Put aside, for the moment, today's date.
Last night, President Barack Obama delivered a speech that was a defensive in nature as President Jimmy Carter's "national malaise" speech on July 15, 1979.
Carter never actually used that phrase, but it stuck nonetheless because of the tone he took:
"It is a crisis of confidence. It is a crisis that strikes at the very heart and soul and spirit of our national will. We can see this crisis in the growing doubt about the meaning of our own lives and in the loss of a unity of purpose for our nation."

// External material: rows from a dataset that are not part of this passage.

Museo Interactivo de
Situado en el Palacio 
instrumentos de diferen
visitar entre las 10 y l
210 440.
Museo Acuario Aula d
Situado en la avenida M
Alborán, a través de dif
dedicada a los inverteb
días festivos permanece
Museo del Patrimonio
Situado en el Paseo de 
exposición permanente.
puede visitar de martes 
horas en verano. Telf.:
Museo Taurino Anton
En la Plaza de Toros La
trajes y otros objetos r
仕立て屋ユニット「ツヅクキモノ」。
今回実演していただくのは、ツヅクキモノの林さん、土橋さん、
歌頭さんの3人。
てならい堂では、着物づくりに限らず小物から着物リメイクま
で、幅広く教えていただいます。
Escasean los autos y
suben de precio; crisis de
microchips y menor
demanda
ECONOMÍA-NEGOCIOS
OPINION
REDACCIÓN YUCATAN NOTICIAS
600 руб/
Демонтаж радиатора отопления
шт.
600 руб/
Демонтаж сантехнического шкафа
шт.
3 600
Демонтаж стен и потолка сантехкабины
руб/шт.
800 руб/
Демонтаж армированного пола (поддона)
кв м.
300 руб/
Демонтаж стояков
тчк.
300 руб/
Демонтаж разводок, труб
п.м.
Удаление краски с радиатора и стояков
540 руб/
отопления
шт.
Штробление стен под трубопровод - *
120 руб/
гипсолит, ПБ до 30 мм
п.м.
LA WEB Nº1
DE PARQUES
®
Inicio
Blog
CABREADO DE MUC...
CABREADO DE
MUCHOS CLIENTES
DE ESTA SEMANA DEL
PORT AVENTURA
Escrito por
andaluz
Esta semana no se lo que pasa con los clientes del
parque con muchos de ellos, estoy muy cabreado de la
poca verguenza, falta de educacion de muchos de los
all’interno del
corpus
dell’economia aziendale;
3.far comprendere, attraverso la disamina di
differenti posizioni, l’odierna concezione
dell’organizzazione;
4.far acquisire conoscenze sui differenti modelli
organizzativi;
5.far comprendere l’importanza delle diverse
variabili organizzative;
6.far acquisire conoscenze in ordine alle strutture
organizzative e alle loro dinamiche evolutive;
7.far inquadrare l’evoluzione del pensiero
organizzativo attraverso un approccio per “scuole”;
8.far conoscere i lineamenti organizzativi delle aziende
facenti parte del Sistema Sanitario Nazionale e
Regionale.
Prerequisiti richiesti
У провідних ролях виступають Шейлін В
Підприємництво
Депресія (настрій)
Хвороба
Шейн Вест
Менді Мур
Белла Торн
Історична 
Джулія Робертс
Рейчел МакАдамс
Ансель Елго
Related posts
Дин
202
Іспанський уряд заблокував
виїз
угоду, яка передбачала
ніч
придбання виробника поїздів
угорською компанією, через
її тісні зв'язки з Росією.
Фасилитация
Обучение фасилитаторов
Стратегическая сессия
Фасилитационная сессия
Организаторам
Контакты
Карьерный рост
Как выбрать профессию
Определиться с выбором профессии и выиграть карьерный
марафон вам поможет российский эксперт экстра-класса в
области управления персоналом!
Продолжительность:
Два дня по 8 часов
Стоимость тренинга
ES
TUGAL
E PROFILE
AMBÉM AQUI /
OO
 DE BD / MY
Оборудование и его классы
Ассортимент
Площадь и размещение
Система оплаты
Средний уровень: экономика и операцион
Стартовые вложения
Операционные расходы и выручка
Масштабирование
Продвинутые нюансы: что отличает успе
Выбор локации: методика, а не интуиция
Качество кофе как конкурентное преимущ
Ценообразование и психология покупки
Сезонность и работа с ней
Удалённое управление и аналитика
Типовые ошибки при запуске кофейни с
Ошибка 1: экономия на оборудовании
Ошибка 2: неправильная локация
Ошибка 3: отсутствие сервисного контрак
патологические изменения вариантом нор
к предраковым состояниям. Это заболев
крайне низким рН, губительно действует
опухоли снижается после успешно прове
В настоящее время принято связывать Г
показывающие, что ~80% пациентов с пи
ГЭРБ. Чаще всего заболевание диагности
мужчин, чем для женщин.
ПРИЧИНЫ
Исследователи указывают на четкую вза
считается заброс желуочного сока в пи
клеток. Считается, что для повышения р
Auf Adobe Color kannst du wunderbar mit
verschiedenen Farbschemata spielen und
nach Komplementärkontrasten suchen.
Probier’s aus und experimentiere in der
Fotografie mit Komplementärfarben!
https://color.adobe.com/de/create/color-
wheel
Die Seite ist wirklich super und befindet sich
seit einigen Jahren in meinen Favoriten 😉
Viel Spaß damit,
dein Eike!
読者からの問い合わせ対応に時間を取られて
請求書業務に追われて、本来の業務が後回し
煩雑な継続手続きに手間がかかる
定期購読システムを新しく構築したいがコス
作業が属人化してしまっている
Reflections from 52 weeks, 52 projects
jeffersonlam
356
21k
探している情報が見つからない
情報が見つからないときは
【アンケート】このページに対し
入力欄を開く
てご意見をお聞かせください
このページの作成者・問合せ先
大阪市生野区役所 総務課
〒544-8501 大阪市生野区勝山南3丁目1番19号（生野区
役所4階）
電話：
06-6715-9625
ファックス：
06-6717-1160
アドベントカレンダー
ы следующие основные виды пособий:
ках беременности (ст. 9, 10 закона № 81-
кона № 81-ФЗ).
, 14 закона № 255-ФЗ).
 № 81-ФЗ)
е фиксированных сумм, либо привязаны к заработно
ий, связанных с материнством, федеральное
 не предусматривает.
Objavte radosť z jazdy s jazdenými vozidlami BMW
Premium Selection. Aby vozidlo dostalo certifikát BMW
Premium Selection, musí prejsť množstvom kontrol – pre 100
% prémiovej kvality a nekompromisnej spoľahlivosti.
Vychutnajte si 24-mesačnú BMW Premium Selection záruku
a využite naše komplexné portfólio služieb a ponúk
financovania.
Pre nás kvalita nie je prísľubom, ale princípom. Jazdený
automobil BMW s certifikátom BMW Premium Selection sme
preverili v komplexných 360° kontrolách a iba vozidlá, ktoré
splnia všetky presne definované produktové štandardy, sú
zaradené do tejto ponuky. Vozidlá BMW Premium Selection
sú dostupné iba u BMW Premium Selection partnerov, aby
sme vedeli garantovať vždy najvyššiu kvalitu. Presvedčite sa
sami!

Thirty eight years earlier, President Franklin D. Roosevelt asked a joint session of Congress for a Declaration of War in his "A Date That Will Live in Infamy," speech. Less known than that opening phrase, but more important was this:
No matter how long it may take us to overcome this premeditated invasion, the American people in their righteous might will win through to absolute victory. I believe that I interpret the will of the Congress and of the people when I assert that we will not only defend ourselves to the uttermost but will make it very certain that this form of treachery shall never again endanger us.One more.
On the night of September 11, 2001, President George W. Bush also spoke from the Oval Office saying, in part, this: A great people has been moved to defend a great nation. Terrorist attacks can shake the foundations of our biggest buildings, but they cannot touch the foundation of America. These acts shatter steel, but they cannot dent the steel of American resolve. America was targeted for attack because we're the brightest beacon for freedom and opportunity in the world. And no one will keep that light from shining.
See any difference in tone between Carter's approach and that of Roosevelt and Bush?
Now we come to President Obama's attempt to change the course of history - or at least change the course of the national disappointment that is his tenure.
He didn't do it.
The speech was as uplifting as moving van.
It was a speech in which the President attempted to make the case that the Administration and our allies are doing everything we can to shift from defending against al Qaeda-like mega attacks, to defending against lone wolf attacks such as the Fort Hunt, Chattanooga, and San Bernardino events.
The Obama Administration has previously tight-rope-walked-on-barbed-wire to avoid the use of the word "terror" or "terrorism."
According to the New York Times, when Maj. Nidal Malik Hasan shot dozens of soldiers at Fort Hood in 2009 he was tried on murder charges, not on charges related to terrorism.
According to the Times
"The Army's lead prosecutor called it 'the t-word.' Throughout Major Hasan's trial, terrorism was never uttered in the presence of the military jury, neither by prosecutors nor by the more than 100 witnesses they called."
Speaking of trials, this speech sounded more like the closing argument to a jury in a civil case. This is what we faced. This is what we have done. And, for the most part we're going to be doing more of it.
Thank you, and good night.
I know that there is some ground between making it illegal to own an assault-type weapon on the one hand and handing them out at the grocery store on Saturday afternoons on the other. I'm not smart enough or creative enough to figure that out, but there have to be some people in the U.S. who are.
On the matter of banning people who are on the No-Fly list from owning weapons? According to Fox News, there were "47,000 people on America's no-fly list as of August 2013 including 800 Americans."
It doesn't matter whether that number is correct or not, but I know this: If gun ownership is dependent upon appearing on some list that is created, not by a judicial proceeding, but by bureaucratic fiat, it will not take long for that list to grow from 800 Americans to 8 million Americans as a gun control measure - not a airline safety measure.
President Barack Obama got elected in large part on his ability to move people through the spoken word.
It seemed to me that he was forced into giving that speech because the polling, not our national posture, demanded it.
It was a speech that recounted his tactics in the war on terror, not any new strategy and he certainly didn't share a vision for making America and Americans safe.